START Supplied material
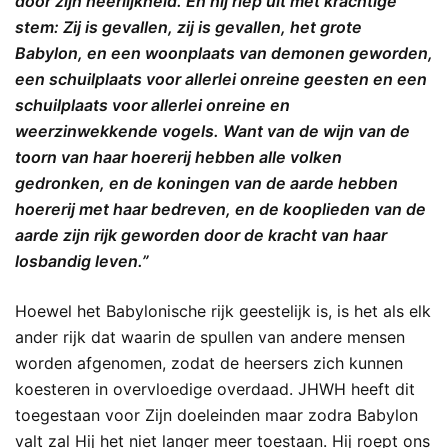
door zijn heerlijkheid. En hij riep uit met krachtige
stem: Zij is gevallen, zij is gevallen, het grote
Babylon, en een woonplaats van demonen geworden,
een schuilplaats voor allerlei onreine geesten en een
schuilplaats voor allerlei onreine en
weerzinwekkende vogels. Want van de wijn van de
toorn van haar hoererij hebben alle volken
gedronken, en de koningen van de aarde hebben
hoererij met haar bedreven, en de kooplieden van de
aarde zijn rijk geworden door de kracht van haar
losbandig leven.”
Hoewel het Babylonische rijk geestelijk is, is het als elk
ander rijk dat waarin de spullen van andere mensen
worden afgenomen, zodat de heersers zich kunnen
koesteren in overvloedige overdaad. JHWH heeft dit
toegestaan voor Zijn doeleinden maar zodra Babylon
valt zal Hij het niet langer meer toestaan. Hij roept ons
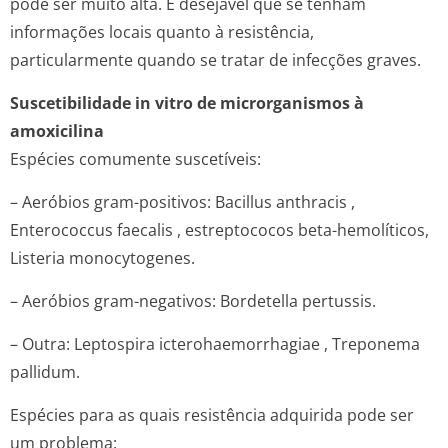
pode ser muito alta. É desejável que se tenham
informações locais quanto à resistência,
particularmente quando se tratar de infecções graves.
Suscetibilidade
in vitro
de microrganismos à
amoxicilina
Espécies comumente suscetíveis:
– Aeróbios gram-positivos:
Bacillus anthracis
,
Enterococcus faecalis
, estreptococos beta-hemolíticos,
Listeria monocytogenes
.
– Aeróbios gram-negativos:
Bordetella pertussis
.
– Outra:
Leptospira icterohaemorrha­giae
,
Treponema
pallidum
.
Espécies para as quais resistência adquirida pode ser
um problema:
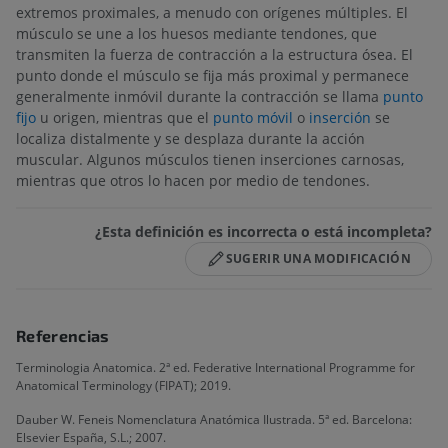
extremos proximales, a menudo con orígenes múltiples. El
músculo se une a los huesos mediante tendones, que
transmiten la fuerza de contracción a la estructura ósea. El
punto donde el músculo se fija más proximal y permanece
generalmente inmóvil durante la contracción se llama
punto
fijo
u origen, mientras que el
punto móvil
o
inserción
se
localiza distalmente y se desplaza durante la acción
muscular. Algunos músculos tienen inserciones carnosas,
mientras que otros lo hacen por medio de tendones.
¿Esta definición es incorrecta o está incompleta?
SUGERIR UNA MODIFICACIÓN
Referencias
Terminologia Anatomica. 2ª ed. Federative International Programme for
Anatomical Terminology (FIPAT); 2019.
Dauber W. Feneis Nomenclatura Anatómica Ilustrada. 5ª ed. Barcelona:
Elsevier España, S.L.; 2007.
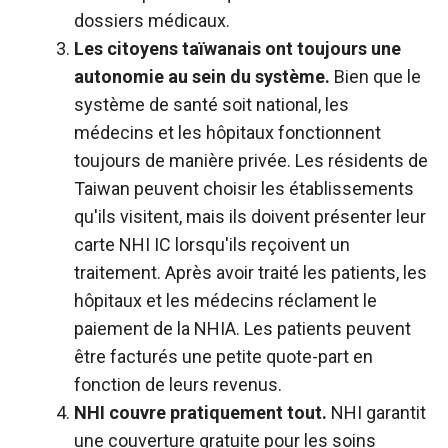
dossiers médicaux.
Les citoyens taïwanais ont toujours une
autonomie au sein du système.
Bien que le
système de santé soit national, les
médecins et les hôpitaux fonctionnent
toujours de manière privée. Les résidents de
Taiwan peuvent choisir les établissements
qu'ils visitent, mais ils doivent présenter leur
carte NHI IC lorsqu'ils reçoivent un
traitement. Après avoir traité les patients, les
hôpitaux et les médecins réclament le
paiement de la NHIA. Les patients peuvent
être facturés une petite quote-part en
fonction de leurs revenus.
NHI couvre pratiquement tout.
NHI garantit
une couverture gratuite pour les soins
END Supplied material
START Supplied material
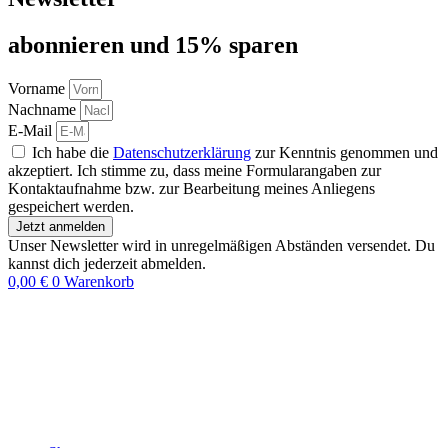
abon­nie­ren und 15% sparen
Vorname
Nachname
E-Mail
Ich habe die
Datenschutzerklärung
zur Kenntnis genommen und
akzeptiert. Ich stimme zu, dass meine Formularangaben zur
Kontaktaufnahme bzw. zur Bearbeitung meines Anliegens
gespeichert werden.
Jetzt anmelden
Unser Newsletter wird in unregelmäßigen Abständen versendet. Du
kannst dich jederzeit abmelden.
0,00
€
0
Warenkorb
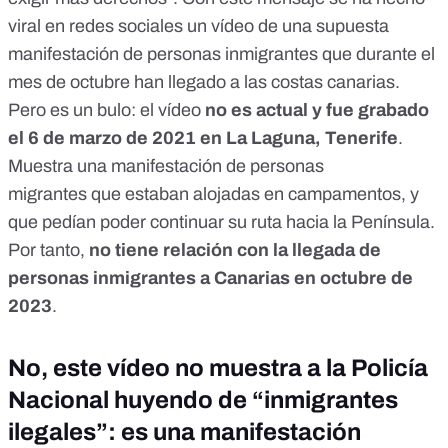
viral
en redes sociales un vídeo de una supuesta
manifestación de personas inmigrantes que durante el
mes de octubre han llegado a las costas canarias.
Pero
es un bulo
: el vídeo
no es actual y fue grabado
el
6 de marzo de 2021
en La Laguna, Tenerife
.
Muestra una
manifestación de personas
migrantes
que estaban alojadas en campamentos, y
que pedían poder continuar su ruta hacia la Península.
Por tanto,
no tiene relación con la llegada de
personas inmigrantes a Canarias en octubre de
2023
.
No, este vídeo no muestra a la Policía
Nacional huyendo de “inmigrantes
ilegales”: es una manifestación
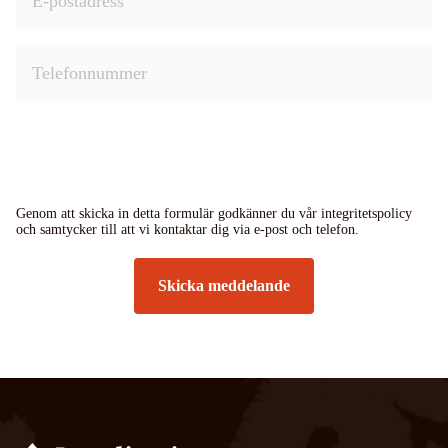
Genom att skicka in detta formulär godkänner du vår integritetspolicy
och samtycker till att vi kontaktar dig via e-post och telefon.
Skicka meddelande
END Supplied material
START Supplied material
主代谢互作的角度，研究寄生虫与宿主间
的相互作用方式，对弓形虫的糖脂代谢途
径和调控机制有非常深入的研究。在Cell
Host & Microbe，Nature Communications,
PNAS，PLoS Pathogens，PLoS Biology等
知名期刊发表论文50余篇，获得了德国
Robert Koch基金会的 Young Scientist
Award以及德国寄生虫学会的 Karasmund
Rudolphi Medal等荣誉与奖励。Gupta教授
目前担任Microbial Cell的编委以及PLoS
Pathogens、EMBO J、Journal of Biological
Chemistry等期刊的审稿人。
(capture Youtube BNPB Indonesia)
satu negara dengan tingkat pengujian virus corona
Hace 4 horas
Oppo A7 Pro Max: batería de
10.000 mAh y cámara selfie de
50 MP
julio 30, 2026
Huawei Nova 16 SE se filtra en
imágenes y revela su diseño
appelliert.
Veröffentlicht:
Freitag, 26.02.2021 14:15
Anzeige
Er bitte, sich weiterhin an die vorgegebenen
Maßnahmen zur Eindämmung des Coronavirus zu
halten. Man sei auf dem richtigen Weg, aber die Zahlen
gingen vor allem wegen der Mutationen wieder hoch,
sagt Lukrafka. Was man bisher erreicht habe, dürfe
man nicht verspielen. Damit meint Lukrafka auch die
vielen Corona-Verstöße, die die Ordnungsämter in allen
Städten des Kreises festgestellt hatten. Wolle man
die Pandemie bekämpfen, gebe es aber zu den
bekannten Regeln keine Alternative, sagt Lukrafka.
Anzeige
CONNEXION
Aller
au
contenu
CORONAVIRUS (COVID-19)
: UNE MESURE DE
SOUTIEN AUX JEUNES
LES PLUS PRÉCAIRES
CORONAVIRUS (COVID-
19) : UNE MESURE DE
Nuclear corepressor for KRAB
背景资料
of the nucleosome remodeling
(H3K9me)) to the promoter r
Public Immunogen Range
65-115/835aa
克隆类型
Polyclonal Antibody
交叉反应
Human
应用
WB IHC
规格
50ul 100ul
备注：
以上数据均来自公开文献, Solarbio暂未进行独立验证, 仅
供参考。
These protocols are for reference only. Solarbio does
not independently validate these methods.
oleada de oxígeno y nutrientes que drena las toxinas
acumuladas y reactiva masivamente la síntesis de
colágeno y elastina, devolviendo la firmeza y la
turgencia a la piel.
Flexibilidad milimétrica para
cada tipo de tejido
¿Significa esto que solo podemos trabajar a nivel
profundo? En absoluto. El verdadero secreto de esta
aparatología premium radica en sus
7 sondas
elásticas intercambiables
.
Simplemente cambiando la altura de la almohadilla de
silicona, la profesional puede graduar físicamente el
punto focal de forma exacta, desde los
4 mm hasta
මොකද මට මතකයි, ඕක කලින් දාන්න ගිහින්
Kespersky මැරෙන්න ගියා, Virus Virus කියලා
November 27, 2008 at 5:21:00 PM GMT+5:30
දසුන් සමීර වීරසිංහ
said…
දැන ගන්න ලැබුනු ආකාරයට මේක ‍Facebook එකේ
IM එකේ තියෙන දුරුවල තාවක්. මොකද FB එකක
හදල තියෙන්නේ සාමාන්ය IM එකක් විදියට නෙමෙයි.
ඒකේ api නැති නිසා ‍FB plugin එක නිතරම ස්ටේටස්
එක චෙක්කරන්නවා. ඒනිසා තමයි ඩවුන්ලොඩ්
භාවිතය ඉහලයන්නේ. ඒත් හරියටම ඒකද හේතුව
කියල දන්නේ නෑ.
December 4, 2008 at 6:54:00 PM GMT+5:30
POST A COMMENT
END Supplied material
**How to complete this task**
Search the data for the string "patients" and copy every line where it appears.

**Solution to this exercise**
traitement. Après avoir traité les patients, les
paiement de la NHIA. Les patients peuvent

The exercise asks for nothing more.